In late October, a reindex changed the embedding normalization path. HNSW distances drifted by roughly 1.5% on average. The online eval held flat on the headline metrics, because we measure top-10 and the top-10 set absorbs small distance drifts. The offline adversarial set caught the drift: recall dropped from 0.63 to 0.58 in a span of four hours.

We rolled the change back within a day, added a pre-deploy eval gate that blocks on the adversarial set specifically, and filed the incident post-mortem in our internal tracker.

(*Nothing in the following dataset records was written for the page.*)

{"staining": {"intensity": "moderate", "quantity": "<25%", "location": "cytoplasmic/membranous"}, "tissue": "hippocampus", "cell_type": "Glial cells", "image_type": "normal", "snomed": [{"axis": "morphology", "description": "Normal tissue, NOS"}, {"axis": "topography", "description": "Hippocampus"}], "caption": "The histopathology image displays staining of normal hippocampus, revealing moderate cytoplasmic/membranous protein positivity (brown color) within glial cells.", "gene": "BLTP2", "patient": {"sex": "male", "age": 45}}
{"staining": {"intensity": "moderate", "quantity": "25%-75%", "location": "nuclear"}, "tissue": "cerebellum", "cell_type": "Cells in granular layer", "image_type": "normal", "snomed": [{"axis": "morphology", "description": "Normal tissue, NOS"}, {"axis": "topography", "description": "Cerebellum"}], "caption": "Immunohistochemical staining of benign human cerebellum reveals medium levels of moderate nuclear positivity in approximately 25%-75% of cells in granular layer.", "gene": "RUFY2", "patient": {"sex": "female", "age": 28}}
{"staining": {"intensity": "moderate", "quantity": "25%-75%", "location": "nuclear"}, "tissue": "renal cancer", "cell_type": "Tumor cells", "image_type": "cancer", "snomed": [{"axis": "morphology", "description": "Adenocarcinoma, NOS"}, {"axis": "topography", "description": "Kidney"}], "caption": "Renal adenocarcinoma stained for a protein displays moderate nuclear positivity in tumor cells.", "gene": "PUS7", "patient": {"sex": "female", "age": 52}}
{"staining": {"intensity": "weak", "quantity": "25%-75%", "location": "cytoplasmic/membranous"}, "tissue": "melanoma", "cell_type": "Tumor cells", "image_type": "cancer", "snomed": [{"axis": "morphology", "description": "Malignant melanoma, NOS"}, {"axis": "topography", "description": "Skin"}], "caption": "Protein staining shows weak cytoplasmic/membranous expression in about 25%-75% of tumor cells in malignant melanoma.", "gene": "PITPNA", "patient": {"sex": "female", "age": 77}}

The lesson is not novel: the metric you watch in production has to include the set you’re most likely to regress on. Headline recall@10 on the RFP set is not that set.

A regression we know about and are shipping

The one we’re not fixing this quarter: reranker latency P99 on a specific class of customer workloads. When a customer runs a DDQ of 250 questions in parallel, the reranker queue depth spikes and P99 latency crosses 900ms. P50 stays at 48ms. The bound is a CPU-contention issue on the inference path, not a model quality issue.

The fix is a dedicated rerank worker pool. We’ve scoped it. The cost isn’t trivial for the volume we’re at, and the P99 pain is concentrated in a small number of customer accounts during their year-end surge. We’ve told those customers the constraint. We’re shipping around it this quarter and revisiting in January.

This is the honest trade: we know about it, it’s on the list, and it is not the most valuable thing we could ship in the next three weeks. Being direct about the trade is better than quietly pretending the P99 number doesn’t exist.

What to take from this

Three things, for anyone running an equivalent eval harness:

A classifier-routed hybrid merge beats a single hybrid weighting. The win on clause-shaped queries was the biggest single improvement this quarter and the cheapest to implement.
Your offline eval has to include the adversarial partition your production traffic lives on. We nearly shipped a silent 5-point regression because the headline metric was flat.
“Shipping around” a known regression is a legitimate engineering move, not a failure, as long as it is named. The unnamed version is the one that accumulates.

The next eval snapshot lands in March. The query-rewriting pass should be in it by then, or we will publish why it isn’t.